[[ Given information, beginning ]]

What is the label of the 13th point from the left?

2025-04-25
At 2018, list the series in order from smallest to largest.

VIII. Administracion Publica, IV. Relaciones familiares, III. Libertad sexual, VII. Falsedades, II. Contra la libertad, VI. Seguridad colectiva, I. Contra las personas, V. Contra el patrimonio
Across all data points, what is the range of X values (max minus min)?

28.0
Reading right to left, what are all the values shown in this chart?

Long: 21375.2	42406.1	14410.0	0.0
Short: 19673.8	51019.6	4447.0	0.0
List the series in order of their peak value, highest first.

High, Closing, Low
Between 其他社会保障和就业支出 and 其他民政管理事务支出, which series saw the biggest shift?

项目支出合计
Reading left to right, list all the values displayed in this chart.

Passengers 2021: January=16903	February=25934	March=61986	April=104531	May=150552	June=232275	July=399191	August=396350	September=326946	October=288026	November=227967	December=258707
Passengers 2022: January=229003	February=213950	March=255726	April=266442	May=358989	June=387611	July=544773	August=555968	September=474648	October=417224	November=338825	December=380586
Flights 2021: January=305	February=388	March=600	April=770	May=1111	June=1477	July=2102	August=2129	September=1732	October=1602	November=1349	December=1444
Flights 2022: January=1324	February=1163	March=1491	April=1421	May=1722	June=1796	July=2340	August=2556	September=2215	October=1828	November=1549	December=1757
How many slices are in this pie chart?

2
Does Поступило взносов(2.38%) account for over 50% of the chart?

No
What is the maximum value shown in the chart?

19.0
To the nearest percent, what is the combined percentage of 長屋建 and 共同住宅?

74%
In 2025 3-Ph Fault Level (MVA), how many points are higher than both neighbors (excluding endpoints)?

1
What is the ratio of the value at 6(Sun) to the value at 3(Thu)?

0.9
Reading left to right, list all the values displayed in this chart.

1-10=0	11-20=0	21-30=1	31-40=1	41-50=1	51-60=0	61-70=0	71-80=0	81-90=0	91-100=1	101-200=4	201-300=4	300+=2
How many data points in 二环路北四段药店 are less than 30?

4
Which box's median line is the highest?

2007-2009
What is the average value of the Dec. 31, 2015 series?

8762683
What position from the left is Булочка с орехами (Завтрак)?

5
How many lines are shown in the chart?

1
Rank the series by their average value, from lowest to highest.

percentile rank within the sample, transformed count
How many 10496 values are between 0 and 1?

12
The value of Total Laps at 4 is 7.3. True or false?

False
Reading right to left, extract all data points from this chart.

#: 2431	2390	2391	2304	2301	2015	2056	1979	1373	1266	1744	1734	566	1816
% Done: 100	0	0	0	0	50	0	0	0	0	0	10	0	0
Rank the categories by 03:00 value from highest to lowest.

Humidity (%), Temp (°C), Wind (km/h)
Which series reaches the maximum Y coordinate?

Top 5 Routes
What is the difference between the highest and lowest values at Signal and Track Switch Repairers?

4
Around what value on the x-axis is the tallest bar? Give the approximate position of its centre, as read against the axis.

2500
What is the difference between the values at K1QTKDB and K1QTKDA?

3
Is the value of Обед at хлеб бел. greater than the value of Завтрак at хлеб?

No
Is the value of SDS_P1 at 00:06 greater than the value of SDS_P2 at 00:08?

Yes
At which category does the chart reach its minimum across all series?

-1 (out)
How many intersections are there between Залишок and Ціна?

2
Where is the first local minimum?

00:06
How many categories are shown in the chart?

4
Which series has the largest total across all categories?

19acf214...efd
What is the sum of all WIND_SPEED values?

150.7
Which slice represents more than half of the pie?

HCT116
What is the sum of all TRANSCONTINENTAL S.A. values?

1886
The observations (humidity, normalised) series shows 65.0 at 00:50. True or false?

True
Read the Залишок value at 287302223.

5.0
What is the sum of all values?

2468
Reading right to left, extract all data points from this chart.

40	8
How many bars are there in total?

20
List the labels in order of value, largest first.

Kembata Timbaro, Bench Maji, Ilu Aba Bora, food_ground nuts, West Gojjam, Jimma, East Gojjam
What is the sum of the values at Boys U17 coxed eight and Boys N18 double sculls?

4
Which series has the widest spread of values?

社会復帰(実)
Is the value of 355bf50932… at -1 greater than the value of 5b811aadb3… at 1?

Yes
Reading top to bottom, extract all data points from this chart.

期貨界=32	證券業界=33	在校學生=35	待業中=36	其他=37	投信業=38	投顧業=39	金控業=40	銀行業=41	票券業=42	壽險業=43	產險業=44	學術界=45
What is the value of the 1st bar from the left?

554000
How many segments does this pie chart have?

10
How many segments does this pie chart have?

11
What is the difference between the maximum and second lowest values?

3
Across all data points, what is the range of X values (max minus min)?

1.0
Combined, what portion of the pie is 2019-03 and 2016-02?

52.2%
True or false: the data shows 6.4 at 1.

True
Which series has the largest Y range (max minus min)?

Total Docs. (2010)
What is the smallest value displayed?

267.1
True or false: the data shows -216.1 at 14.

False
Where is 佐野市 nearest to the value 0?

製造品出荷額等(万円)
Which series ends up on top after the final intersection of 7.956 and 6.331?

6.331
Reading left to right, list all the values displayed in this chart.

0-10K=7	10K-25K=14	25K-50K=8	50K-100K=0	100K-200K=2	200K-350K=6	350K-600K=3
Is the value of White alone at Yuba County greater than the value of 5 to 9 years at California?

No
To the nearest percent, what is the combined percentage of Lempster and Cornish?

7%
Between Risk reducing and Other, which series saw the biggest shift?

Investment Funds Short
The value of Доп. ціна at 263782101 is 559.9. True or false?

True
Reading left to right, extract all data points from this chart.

[[ Given information, end ]]

Copy out the entire listing above verbatim, from its first line to its last.

» **Answer box**
What is the label of the 13th point from the left?

2025-04-25
At 2018, list the series in order from smallest to largest.

VIII. Administracion Publica, IV. Relaciones familiares, III. Libertad sexual, VII. Falsedades, II. Contra la libertad, VI. Seguridad colectiva, I. Contra las personas, V. Contra el patrimonio
Across all data points, what is the range of X values (max minus min)?

28.0
Reading right to left, what are all the values shown in this chart?

Long: 21375.2	42406.1	14410.0	0.0
Short: 19673.8	51019.6	4447.0	0.0
List the series in order of their peak value, highest first.

High, Closing, Low
Between 其他社会保障和就业支出 and 其他民政管理事务支出, which series saw the biggest shift?

项目支出合计
Reading left to right, list all the values displayed in this chart.

Passengers 2021: January=16903	February=25934	March=61986	April=104531	May=150552	June=232275	July=399191	August=396350	September=326946	October=288026	November=227967	December=258707
Passengers 2022: January=229003	February=213950	March=255726	April=266442	May=358989	June=387611	July=544773	August=555968	September=474648	October=417224	November=338825	December=380586
Flights 2021: January=305	February=388	March=600	April=770	May=1111	June=1477	July=2102	August=2129	September=1732	October=1602	November=1349	December=1444
Flights 2022: January=1324	February=1163	March=1491	April=1421	May=1722	June=1796	July=2340	August=2556	September=2215	October=1828	November=1549	December=1757
How many slices are in this pie chart?

2
Does Поступило взносов(2.38%) account for over 50% of the chart?

No
What is the maximum value shown in the chart?

19.0
To the nearest percent, what is the combined percentage of 長屋建 and 共同住宅?

74%
In 2025 3-Ph Fault Level (MVA), how many points are higher than both neighbors (excluding endpoints)?

1
What is the ratio of the value at 6(Sun) to the value at 3(Thu)?

0.9
Reading left to right, list all the values displayed in this chart.

1-10=0	11-20=0	21-30=1	31-40=1	41-50=1	51-60=0	61-70=0	71-80=0	81-90=0	91-100=1	101-200=4	201-300=4	300+=2
How many data points in 二环路北四段药店 are less than 30?

4
Which box's median line is the highest?

2007-2009
What is the average value of the Dec. 31, 2015 series?

8762683
What position from the left is Булочка с орехами (Завтрак)?

5
How many lines are shown in the chart?

1
Rank the series by their average value, from lowest to highest.

percentile rank within the sample, transformed count
How many 10496 values are between 0 and 1?

12
The value of Total Laps at 4 is 7.3. True or false?

False
Reading right to left, extract all data points from this chart.

#: 2431	2390	2391	2304	2301	2015	2056	1979	1373	1266	1744	1734	566	1816
% Done: 100	0	0	0	0	50	0	0	0	0	0	10	0	0
Rank the categories by 03:00 value from highest to lowest.

Humidity (%), Temp (°C), Wind (km/h)
Which series reaches the maximum Y coordinate?

Top 5 Routes
What is the difference between the highest and lowest values at Signal and Track Switch Repairers?

4
Around what value on the x-axis is the tallest bar? Give the approximate position of its centre, as read against the axis.

2500
What is the difference between the values at K1QTKDB and K1QTKDA?

3
Is the value of Обед at хлеб бел. greater than the value of Завтрак at хлеб?

No
Is the value of SDS_P1 at 00:06 greater than the value of SDS_P2 at 00:08?

Yes
At which category does the chart reach its minimum across all series?

-1 (out)
How many intersections are there between Залишок and Ціна?

2
Where is the first local minimum?

00:06
How many categories are shown in the chart?

4
Which series has the largest total across all categories?

19acf214...efd
What is the sum of all WIND_SPEED values?

150.7
Which slice represents more than half of the pie?

HCT116
What is the sum of all TRANSCONTINENTAL S.A. values?

1886
The observations (humidity, normalised) series shows 65.0 at 00:50. True or false?

True
Read the Залишок value at 287302223.

5.0
What is the sum of all values?

2468
Reading right to left, extract all data points from this chart.

40	8
How many bars are there in total?

20
List the labels in order of value, largest first.

Kembata Timbaro, Bench Maji, Ilu Aba Bora, food_ground nuts, West Gojjam, Jimma, East Gojjam
What is the sum of the values at Boys U17 coxed eight and Boys N18 double sculls?

4
Which series has the widest spread of values?

社会復帰(実)
Is the value of 355bf50932… at -1 greater than the value of 5b811aadb3… at 1?

Yes
Reading top to bottom, extract all data points from this chart.

期貨界=32	證券業界=33	在校學生=35	待業中=36	其他=37	投信業=38	投顧業=39	金控業=40	銀行業=41	票券業=42	壽險業=43	產險業=44	學術界=45
What is the value of the 1st bar from the left?

554000
How many segments does this pie chart have?

10
How many segments does this pie chart have?

11
What is the difference between the maximum and second lowest values?

3
Across all data points, what is the range of X values (max minus min)?

1.0
Combined, what portion of the pie is 2019-03 and 2016-02?

52.2%
True or false: the data shows 6.4 at 1.

True
Which series has the largest Y range (max minus min)?

Total Docs. (2010)
What is the smallest value displayed?

267.1
True or false: the data shows -216.1 at 14.

False
Where is 佐野市 nearest to the value 0?

製造品出荷額等(万円)
Which series ends up on top after the final intersection of 7.956 and 6.331?

6.331
Reading left to right, list all the values displayed in this chart.

0-10K=7	10K-25K=14	25K-50K=8	50K-100K=0	100K-200K=2	200K-350K=6	350K-600K=3
Is the value of White alone at Yuba County greater than the value of 5 to 9 years at California?

No
To the nearest percent, what is the combined percentage of Lempster and Cornish?

7%
Between Risk reducing and Other, which series saw the biggest shift?

Investment Funds Short
The value of Доп. ціна at 263782101 is 559.9. True or false?

True
Reading left to right, extract all data points from this chart.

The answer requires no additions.